I broke up with my ex boyfriend (of 3 months) yesterday via a lengthy and someone angry text message. It was an impulsive decision as I found out something about him that tipped me over the edge over everything else he has done to me.

 

It is clear to me that the relationship can not go on, and I miss him a lot and still care about him, so because of that I feel terrible for ending it that way and wish I took a more mature approach. I ended the text with 'I'm blocking your number and it's staying blocked. Bye.' I feel so terrible and I am switching back and forth to leaving it as it was, or sending him one last text apologizing for the way I ended things, part of me thinks he doesn't deserve it, but the other part of me feels so terrible, especially since the text was kind of out of the blue and not giving him a chance to respond since I blocked him (although he probably wouldn't have).

 

The text included me saying that he never made me happy (although he did sometimes, but I didn't feel happy enough), and that his ex must have been crazy to stay with him for so long and that she must have loved him a lot more than I do because I can't put up with it. I also called him sad for continuously checking his ex's social media profile and that he was desperate for constantly liking other girls pictures on instagram. There were a good few curse words involved as well.

 

I know that if I text him apologizing after sending him an angry psycho break up text it will I will look a tool and he will most probably ignore me, but I just want him to know how sorry I am for the things I said that were not necessary. Part of me worries I will regret sending it afterwards though in case I find out or see something about him that makes me angry! My feelings are all over the place and I have no idea what to do. :(

Edited by jennybrookes
Posted

Leave him alone.

 

You already hurt him enough and the last thing he should have to do is deal with you.

  • Like 1
  • Author
Posted
Leave him alone.

 

You already hurt him enough and the last thing he should have to do is deal with you.

 

I understand. I am not expecting an apology from him, but he hurt me too. When we were together he would often put my down, criticize my appearance, give me back handed compliments, withdraw communication, act like he didn't care, stalk his ex girlfriend via social media, etc. I did not just make this impulsive decision because I felt like it. He would often treat me like a mug and walk all over me and I took it. I often found myself waiting around for him. I had reason behind it. He hurt me first. But even though he did, I still want to apologize.

Posted

Jenny, oh Jenny...what can we really say?

We can probably all agree, that was a rude way to behave.

Wanting to apologize is simply a sign that you are a good person,

But by apologizing after that makes a complicated situation worsen.

 

If you can't get past the fact that you need to contact him,

Then write a deep apology letter, don't text on a whim.

After you're done, burn the letter, make sure noone reads it.

It'll make you feel better, and you won't have to worry if someone tweets it.

  • Like 2
Posted

He wasn't ready to date.

 

You don't strike me as stable.

 

You were a rebound. FWB at best.

 

If someone you're "dating" is stalking his ex... run.

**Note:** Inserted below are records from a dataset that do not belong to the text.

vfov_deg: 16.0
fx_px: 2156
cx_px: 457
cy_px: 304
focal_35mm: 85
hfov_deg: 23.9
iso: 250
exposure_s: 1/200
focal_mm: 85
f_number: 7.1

But don't do what you just did with this guy.

 

Neither of you seem fit enough to be in a serious relationship. I can understand his reasons (probably missing his ex). Although that doesn't condone him mistreating you, why would you even continue seeing someone who you consciously know is not over his ex?

 

Treat this like a learning experience and improve the things you've done wrong. Don't worry about him.

 

Leave him alone.

  • Like 1
Posted (edited)

I think my ex must have created this post. She sounds just like her.

Hot and cold,

can't make up her mind, blows things out of proportion,

puts me down with all kinds of crazy comments when arguing(which brought the worse out of me),

apologizes just to do the same thing again the next couple of days,

always insecure by bring ex girlfriend up,

manipulative just to make it known about how she felt but never how I felt,

always felt like she was better,

Always felt like she always wanted to be heard but never cared what I had to say,

Constant heart breaks by her constantly breaking up...

then when I stopped contacting her and went NC for good, it was like her guilt kicked in at its finest on her end..

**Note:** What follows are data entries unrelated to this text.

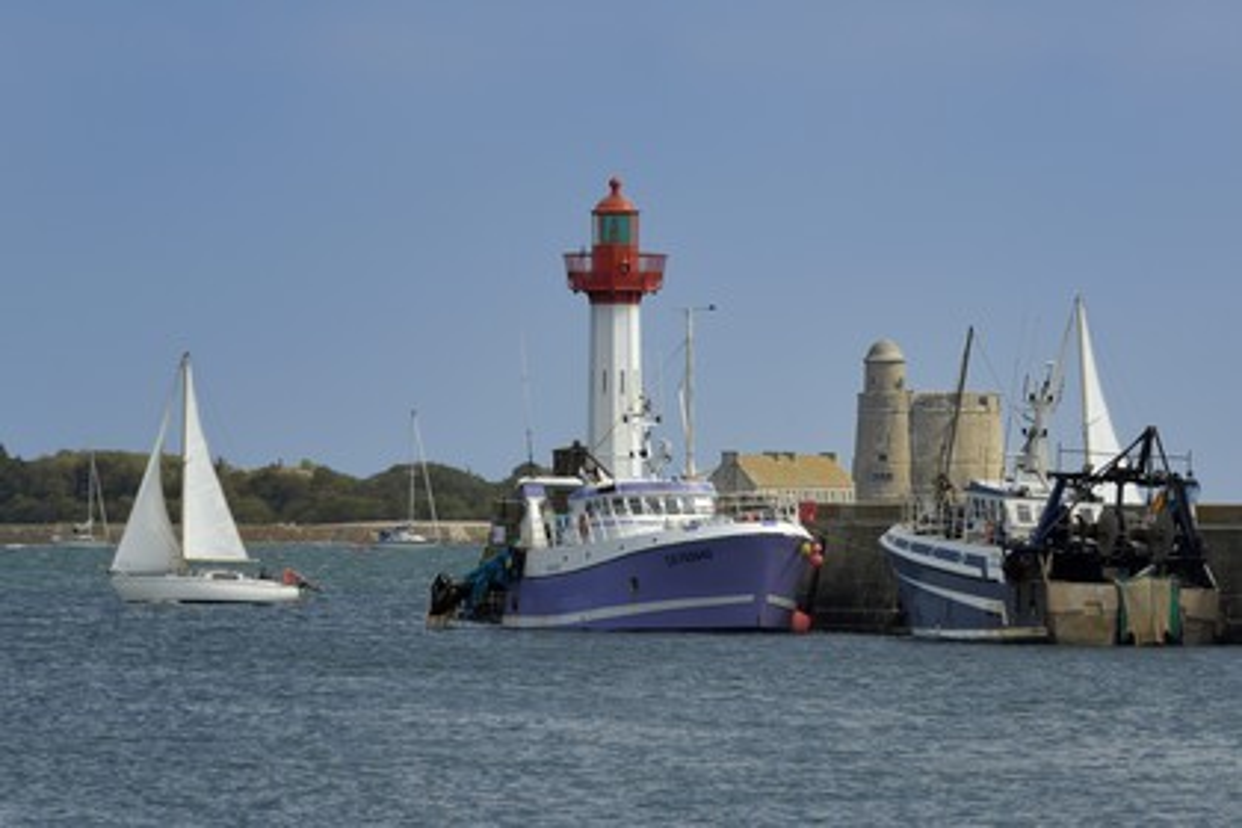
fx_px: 10349
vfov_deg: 4.6
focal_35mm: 300
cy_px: 414
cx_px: 621
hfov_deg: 6.9
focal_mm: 200
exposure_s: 1/320
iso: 100
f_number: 6.7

she wanted to apologize an no cost..but then there can be worse when they just call you after some weeks just to leave a voice mail about how much they hate you and wished they never met you...

 

I'm telling, you some people..

I swear.. exhibit A right here.

Edited by NoLeafClover
Posted

Unlike other posters (who are probably much wiser), I would say follow your instinct. If you felt you went over the top and want to try to reduce the hurt, then do what feels right to you. In the past, I have not acted in certain situations because I was advised not to or because it might make me look stupid, or because ... Looking back, a part of the puzzle was missing in that situation from then onwards and I knew it was because of my omission. Yes, it might not help him or you, but at least you are being human about it and showing you do care about his feelings, even though he made you angry.

 

I could not say if anything good would come of following up but what would your true and innocent self do? Please do not take this as a recommendation to send him a text but a view to consider like others.

  • Like 2
Posted

You're either going to:

 

1) hurt him even further because he'll think that you're interested in reconciling or

2) receive a tirade laden return text that you're not going to like

 

Don't text him. Leave him alone.

 

P.S. - I think you secretly want him back (no matter what you say).

  • Like 1
Posted
Unlike other posters (who are probably much wiser), I would say follow your instinct. If you felt you went over the top and want to try to reduce the hurt, then do what feels right to you. In the past, I have not acted in certain situations because I was advised not to or because it might make me look stupid, or because ... Looking back, a part of the puzzle was missing in that situation from then onwards and I knew it was because of my omission. Yes, it might not help him or you, but at least you are being human about it and showing you do care about his feelings, even though he made you angry.

 

I could not say if anything good would come of following up but what would your true and innocent self do? Please do not take this as a recommendation to send him a text but a view to consider like others.

 

It's not going to reduce the hurt -- it's going to rub salt in the wound. "By the way, I'm sorry I was mean during the breakup but I still don't want to date you" What is that going to do? Leave it be.

Posted

Give that man a whole meal, not a single breadcrumb. I bet he is hungry. I know I am. :laugh:

  • Like 1
Posted
Give that man a whole meal, not a single breadcrumb. I bet he is hungry. I know I am. :laugh:

 

Nom, nom, nom....

Posted

From the way you describe him, he didn't sound very invested in the relationship. So putting yourself in his shoes.... if you were him and you received a harsh text like that, you'd probably make like the honey badger and not give a ****. Same reaction applies to an apology.

 

My advice, lesson learned not to act in haste. Don't retract in haste either. If you still want to apologize down the road when the dust has settled a bit, go for it.